### EXERCISE INPUTS
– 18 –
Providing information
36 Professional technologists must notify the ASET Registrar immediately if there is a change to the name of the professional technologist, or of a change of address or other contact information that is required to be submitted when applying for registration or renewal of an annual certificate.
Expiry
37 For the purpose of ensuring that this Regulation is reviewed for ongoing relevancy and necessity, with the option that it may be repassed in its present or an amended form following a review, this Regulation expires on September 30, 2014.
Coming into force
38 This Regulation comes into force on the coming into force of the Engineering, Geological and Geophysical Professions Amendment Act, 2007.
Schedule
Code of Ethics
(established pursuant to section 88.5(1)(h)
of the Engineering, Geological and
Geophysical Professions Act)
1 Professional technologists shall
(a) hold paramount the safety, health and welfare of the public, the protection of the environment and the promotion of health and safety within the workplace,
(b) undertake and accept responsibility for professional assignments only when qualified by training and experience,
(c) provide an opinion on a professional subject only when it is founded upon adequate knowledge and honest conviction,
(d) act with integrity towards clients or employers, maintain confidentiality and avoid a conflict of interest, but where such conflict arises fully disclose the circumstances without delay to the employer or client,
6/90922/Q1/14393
######
### EXERCISE INPUTS
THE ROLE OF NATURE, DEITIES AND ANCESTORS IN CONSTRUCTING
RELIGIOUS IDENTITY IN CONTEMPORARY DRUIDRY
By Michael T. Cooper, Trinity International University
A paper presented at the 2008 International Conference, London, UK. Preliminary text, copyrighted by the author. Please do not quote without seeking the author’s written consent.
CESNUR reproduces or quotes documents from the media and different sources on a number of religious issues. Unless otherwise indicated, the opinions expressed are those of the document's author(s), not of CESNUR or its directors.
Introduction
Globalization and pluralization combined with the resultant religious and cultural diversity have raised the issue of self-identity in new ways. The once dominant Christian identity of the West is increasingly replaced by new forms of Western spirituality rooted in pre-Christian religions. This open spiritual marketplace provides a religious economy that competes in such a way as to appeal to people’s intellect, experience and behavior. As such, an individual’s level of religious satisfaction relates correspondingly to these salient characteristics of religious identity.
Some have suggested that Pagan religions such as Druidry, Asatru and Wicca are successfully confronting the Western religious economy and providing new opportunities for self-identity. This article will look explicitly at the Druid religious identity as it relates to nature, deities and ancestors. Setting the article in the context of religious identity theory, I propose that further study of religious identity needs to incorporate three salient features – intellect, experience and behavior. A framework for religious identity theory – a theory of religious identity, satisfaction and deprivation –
######
__EXERCISE DESCRIPTION__: Wherever the string "Geophysical" appears in the data above, copy the line it sits in.

__SOLUTION TO THE EXERCISE__:
38 This Regulation comes into force on the coming into force of the Engineering, Geological and Geophysical Professions Amendment Act, 2007.
Geophysical Professions Act)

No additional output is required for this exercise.